In three days, up to 150,000 Australians are expected to be told their jobs are gone. When the member for Rankin asked the Treasurer about this the other day, the Treasurer replied that he wasn't too worried about that because the unemployment rate wasn't expected to rise. The Treasurer was asked about people, real living breathing human beings with families to support, who in three days will be told they no longer have a job, and the Treasurer's response was to say that it wouldn't affect the stats. People are not statistics, Treasurer. The fact is that job security underpins everything for workers and their families. Without job security, there is no financial security. Without financial security, there is little ability to plan for the future—and there is anxiety that feeds into everything working families care about. Without financial security, working families have nothing.
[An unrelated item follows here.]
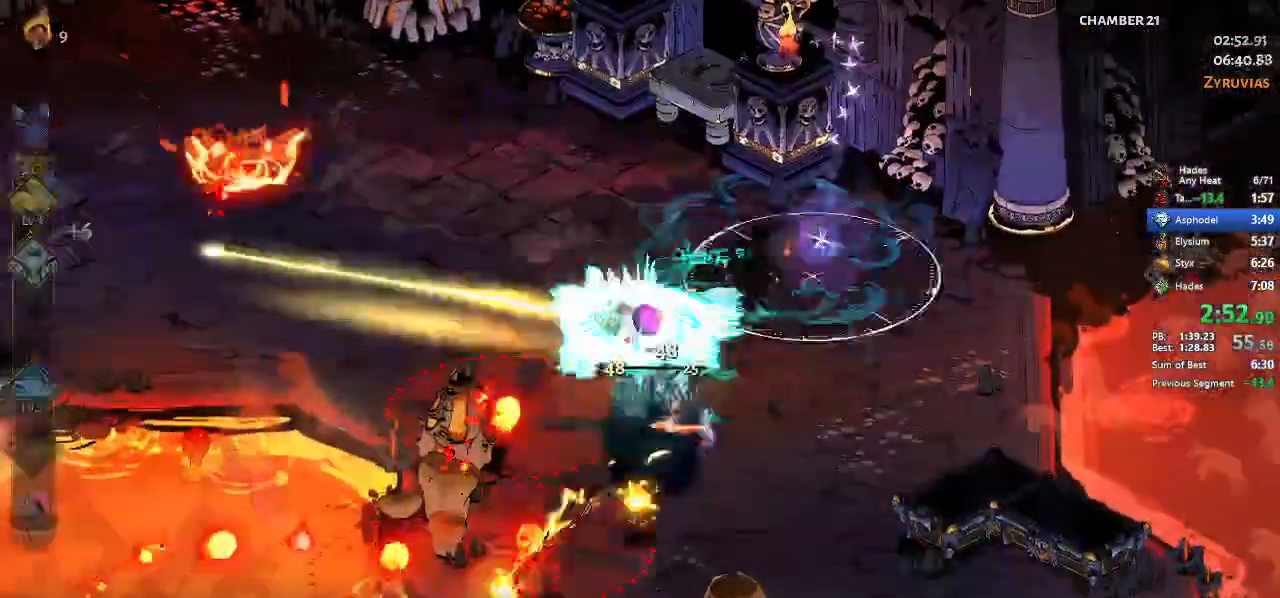
{"buttons": ["R1"], "left_stick": "center", "events": [[167, "R1", "down"], [267, "L2", "down"], [267, "R1", "up"], [300, "R1", "down"], [433, "L2", "up"], [433, "R1", "up"], [467, "R1", "down"], [467, "left_stick", "center"]]}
This is why JobKeeper is so important: it isn't just about the money coming in the door; it's about keeping the connection with employment. We know that JobKeeper was meant to be temporary—we get—but if our international borders are still closed then life is not back to normal. If we are only at a fraction of the promised four million vaccinations by the end of March, we are not back to normal. If we are not back to normal, why is the government ending assistance to businesses still affected by the pandemic? The end of JobKeeper will mean many businesses will have to lay off staff. They simply cannot afford to pay the wages because their business is still crippled by the lack of custom.

Almost 13,000 Tasmanians are still dependent on JobKeeper. How many will be getting a pink slip next week? In my electorate 2,700 workers are expected to lose JobKeeper, with $1.3 million a week in support ripped away from my local economy. It does not need to be this way. If the government had not wasted $10 billion giving handouts to profitable companies, it could afford to continue to support businesses and business sectors still doing it tough.

Australians deserve a government that's on their side—and this government ain't it.